I'm curious about the methanol kit, and what quantifiable benefits it offers. I understand that it will lower the intake charge temp, thus boosting hp/reducing detonation, but I haven't seen any dyno charts which show the before/after difference. Does the kit act as a power adder on top of the blower gains, or does it just allow you to increase the boost level, i.e. an 8 lb. system would theoretically produce the same power with or without a methanol kit, but in reality, you wouldn't likely be able to run an 8lb. system at all if you didn't have the methanol kit?
I'm also curious about the actual usage/maintenance of the system, given mine will likely be a daily driver. How quickly the methanol is consumed (something like a couple gallons of methanol per tank of gas?)? Where do you buy this stuff? How much is it, and is it commonly available (as in, will I be able to find it along the way if I take a cross country trip)? Does it go bad like gas if left sitting; I've heard that the oxygenated gas out here will rot fuel lines, etc.? Along the same lines, what happens if you run out of methanol in the middle of nowhere, and can't get more. Does the VEC2 track and compensate for it? Or do you need to have the car tuned twice (with and without methanol) and swap programs in this case?

■ ■ ■ ■ ■

### EXERCISE INSTRUCTIONS
A. In the methanol kit post, what has the writer heard the oxygenated gas will do?
B. Return the part of the methanol kit post that opens with the words containing "I'm curious about" and closes with "the methanol kit?".
Work only from the methanol kit post.

[A few records]
■ ■ ■ ■ ■

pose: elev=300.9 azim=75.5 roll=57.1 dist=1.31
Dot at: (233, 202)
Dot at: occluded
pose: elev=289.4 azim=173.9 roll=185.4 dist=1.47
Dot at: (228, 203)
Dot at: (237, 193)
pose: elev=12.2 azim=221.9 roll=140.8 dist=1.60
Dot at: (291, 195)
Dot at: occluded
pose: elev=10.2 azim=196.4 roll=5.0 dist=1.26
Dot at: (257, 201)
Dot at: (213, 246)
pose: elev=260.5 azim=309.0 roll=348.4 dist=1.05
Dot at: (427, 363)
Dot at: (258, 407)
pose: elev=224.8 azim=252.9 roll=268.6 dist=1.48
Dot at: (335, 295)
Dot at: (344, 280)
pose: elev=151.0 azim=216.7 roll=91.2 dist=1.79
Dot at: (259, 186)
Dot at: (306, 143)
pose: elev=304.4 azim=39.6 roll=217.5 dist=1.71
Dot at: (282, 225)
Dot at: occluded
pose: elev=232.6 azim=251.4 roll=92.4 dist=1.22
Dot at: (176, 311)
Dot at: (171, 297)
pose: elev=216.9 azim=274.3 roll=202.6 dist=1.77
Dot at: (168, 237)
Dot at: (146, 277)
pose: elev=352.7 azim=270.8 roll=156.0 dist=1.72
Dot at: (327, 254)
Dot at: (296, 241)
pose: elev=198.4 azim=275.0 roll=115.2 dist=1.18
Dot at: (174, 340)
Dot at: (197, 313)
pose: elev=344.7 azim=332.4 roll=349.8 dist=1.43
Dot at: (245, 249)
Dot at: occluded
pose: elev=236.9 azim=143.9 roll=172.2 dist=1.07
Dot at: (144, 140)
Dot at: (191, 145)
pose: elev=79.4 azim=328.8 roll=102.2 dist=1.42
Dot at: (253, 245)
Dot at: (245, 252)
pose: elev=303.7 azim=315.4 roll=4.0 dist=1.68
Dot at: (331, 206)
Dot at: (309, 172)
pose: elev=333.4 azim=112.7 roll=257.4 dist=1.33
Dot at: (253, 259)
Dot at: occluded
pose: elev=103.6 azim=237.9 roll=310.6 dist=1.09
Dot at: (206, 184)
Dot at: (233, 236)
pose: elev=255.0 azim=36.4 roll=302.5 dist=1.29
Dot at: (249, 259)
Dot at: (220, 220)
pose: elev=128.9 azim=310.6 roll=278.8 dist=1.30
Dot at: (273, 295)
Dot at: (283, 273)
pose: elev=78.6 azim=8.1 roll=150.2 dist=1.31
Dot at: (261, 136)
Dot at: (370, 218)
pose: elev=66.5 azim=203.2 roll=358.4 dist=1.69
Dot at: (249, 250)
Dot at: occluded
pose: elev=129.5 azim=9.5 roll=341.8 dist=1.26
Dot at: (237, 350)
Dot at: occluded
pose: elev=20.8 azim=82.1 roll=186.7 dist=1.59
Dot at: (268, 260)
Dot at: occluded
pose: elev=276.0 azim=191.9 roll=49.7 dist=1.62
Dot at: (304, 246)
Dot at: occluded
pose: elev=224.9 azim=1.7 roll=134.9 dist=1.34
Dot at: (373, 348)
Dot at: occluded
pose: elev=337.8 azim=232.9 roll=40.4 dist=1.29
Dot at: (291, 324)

■ ■ ■ ■ ■

### TASK-BY-TASK RESULTS
A. It will rot fuel lines.

B.
I'm curious about the methanol kit, and what quantifiable benefits it offers. I understand that it will lower the intake charge temp, thus boosting hp/reducing detonation, but I haven't seen any dyno charts which show the before/after difference. Does the kit act as a power adder on top of the blower gains, or does it just allow you to increase the boost level, i.e. an 8 lb. system would theoretically produce the same power with or without a methanol kit, but in reality, you wouldn't likely be able to run an 8lb. system at all if you didn't have the methanol kit?